We have reached our GOAL of “makes firewood”
Action sequence: GetAxe -> ChopLog

计划者将贯穿其它行动而运行，当它发现目标的解决方法时也不会停下来。如果另外一个序列拥有较低的成本的话要怎么办？它将贯穿所有可能性去寻找最佳解决方法。

当它在计划时，它将创造一棵树。每当行动得到落实，它将离开可行行动的列表，如此我们将不具有紧紧相连的50个GetAxe行动。状态是随着行动的效果发生改变。

计划者所创造的树如下：

freemind(from gamedevelopment)

我们可以看到它会找到3种通向目标的方法：

GetAxe–>ChopLog（总成本是6）

GetAxe–>CollectBranches（总成本是10）

CollectBranches（总成本是8）

尽管GetAxe–>CollectBranches是可行的，但是最便宜的方法应该是GetAxe–>ChopLog。

先决条件和效果在代码中是怎样的？这是取决于你，但我发现将其作为键值对进行储存是最简单的，即在此键始终是一串字符，而值则是一个对象或基本类型（float，int，Boolean之类的）。在C#中是这样的：

HashSet< KeyValuePair<string,object> > preconditions;

HashSet< KeyValuePair<string,object> > effects;

当行动在执行时，这些效果是怎样的，它们将做什么？其实它们什么也不需要做—-它们只是用于计划，在真正运行前并不会对代理的状态产生影响。

这是值得强调的：计划行动与运行它们并不相同。当一个代理执行GetAxe行动时，可能在它周围就有许多工具，将播放弯腰捡东西的动画，然后再把斧头装进它的背包中。这改变了代理的状态。但是，在GOAP计划期间，状态改变只是暂时的，所以计划者可以明确最佳解决方法。

程序上的先决条件

有时候，行动需要做更多事去决定它们是否可以运行。例如，GetAxe行动拥有“存在斧头”这样的先决条件即需要去探索世界，以判断是否存在代理可以使用的斧头。它将决定最近的斧头是很遥远或者藏在敌人背后，并将传达它不能运行的信息。这一先决条件便是程序上的，并需要运行一些代码；这并不只是我们能够触发的简单的Boolean操作符。

显然，这些程序上的先决条件需要花些时间才能运行，并且将执行于渲染线程以外的内容，最理想的便是背景线程或作为Coroutines（在Unity中）。
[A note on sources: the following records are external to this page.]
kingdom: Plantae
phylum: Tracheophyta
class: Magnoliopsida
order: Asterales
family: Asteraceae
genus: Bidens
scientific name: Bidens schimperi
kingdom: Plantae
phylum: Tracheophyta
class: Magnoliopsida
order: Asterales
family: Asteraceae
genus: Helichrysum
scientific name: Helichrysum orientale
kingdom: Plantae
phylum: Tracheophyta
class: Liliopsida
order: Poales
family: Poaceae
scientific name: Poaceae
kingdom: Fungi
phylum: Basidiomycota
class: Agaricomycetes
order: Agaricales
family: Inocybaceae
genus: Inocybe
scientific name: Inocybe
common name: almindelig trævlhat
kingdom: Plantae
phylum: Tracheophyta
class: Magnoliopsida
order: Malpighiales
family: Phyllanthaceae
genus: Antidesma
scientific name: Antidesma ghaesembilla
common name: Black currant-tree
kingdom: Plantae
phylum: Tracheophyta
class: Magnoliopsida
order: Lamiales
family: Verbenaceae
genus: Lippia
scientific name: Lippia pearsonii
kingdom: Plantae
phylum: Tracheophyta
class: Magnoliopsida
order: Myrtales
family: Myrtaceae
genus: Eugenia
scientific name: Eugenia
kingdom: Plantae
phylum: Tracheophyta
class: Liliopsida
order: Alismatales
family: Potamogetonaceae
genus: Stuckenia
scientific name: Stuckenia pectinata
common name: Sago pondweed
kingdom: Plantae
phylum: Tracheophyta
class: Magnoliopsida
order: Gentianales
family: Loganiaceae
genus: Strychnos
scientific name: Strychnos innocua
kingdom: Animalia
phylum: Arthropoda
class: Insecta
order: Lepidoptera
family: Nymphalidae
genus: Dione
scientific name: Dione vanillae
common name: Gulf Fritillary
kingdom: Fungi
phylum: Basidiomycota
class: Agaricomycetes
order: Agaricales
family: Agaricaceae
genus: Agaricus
你也将拥有程序效果，如果你希望的话。如果你想要引进更加动态化的结果模拟将能够在运行过程中改变行动成本！

GOAP和状态

我们的GOAP系统将需要呈现在一个小型的有限状态机中，因为在许多游戏中，行动需要为了执行而接近一个目标。我们最终拥有3种状态：

Idle

MoveTo

PerformAction

当出现idle时，代理将明确他们想要完成的目标。这一部分是在GOAP外部进行处理；GOAP将只是告诉你能够执行目标的行动。当选择好目标时，它将被转移到GOAP计划者中，并伴随着世界和代理的开始状态，计划者将传回一个行动列表（游戏邦注：如果它可以实现目标的话）。

当计划者完成任务而代理拥有一个行动列表时，它将尝试着执行第一个行动。所有的行动需要明确它们是否需要处在目标范围内。如果它们这么做，那么FSM将推动下一种状态：MoveTo。

MoveTo状态将告诉代理它需要移向特定的目标。代理将作出移动（播放行走的动画），然后让FSM知道它何时是处于目标的范围内。这一状态之后将被删除，从而行动将能够执行。

PerformAction状态将在GOAP计划者所传回的行动序列中运行下一个行动。行动可以是即时的或者持续好几帧，但当它完成后将离开列表，然后下一个行动便可以开始执行（再一次地，需要在一个对象范围内检查下一个行动是否需要被执行）。

这些内容将一直重复着直到不再有行动可以执行，那时候我们将回到Idle状态，获得一个新目标并再次进行计划。

真正的代码例子

是时候着眼于真正的例子了！别担心；这并不复杂，我提供了Unity和C#中的一份工作副本能够帮助你进行尝试。我将在此简单地进行阐述，从而让你可以进行探索。代码使用了之前提到的WoodChopper例子。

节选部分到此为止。